### Exercise requirements:
Pictures must not appear in the copy. Set down exactly the line with "Comissão anuncia" and each line after it through the end of the data below.

### Given records:

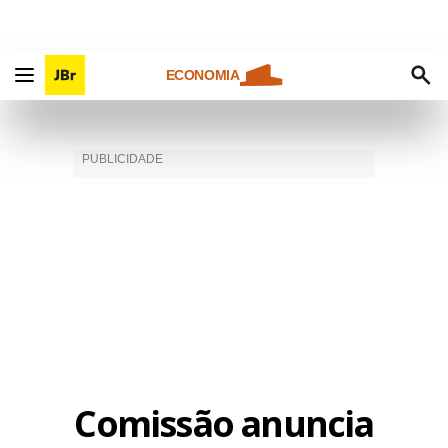
ECONOMIA
Comissão anuncia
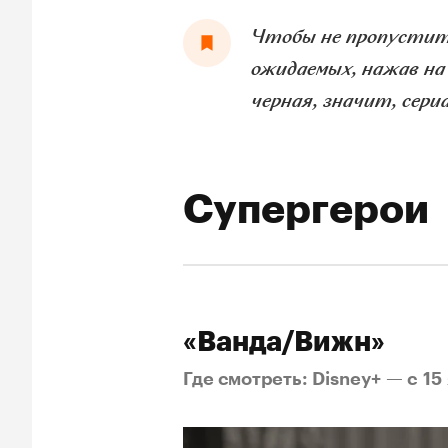
Чтобы не пропустить
ожидаемых, нажав на
черная, значит, сер
Супергерои
«Ванда/Вижн»
Где смотреть: Disney+ — c 15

### Reply to the exercise:
Comissão anuncia
Чтобы не пропустить
ожидаемых, нажав на
черная, значит, сер
Супергерои
«Ванда/Вижн»
Где смотреть: Disney+ — c 15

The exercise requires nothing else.